The original document
Original source text
P. Erdős & A. Rényi · Publ. Math. Inst. Hungar. Acad. Sci. 5 (1960) · pp. 17–61 · dedicated to Professor P. Turán on his 50th birthday
The model
For n labelled vertices there are C(n,2) = n(n−1)/2 possible edges. Erdős and Rényi study the graph Γ(n,N) formed by choosing N of those edges at random, every such graph being equally likely. They let N grow with n and ask how a typical graph looks at each stage — treating the steadily rising N as a kind of time, so that the graph 'evolves'.
Threshold functions
Their central discovery is that almost every property appears not gradually but at a sharp threshold.
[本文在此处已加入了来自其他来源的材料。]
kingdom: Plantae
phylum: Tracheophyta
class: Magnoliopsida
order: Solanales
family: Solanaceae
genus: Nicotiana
For many properties A there is a threshold function: if N grows much more slowly than it, almost no graph has A; if N grows much faster, almost every graph has A. The switch is abrupt, and most of the paper computes these thresholds, property by property.
The double jump — the giant component
The most famous threshold governs the largest connected component, near N ≈ n/2 — that is, an average of about one edge per vertex. Below it (N = cn/2 with c < 1) every component is small, of order log n. Exactly at c = 1 the largest is of order n^(2/3). Above it (c > 1) a single 'giant' component of order n emerges and absorbs a finite fraction of all vertices, while every other component stays small. Erdős and Rényi named this sudden change the 'double jump'.
[ … ]
Connectivity and a whole natural history
Pushing N higher, isolated vertices are the last obstacle to connectivity: around N ≈ (n/2)·ln n the last isolated vertex is absorbed and the graph becomes connected — almost exactly when its minimum degree first reaches 1. Isolated trees appear first (the larger the tree, the later it shows up), then the first cycles arrive together with the giant near mean degree one. The paper charts this whole sequence of thresholds, giving the first detailed natural history of the random graph.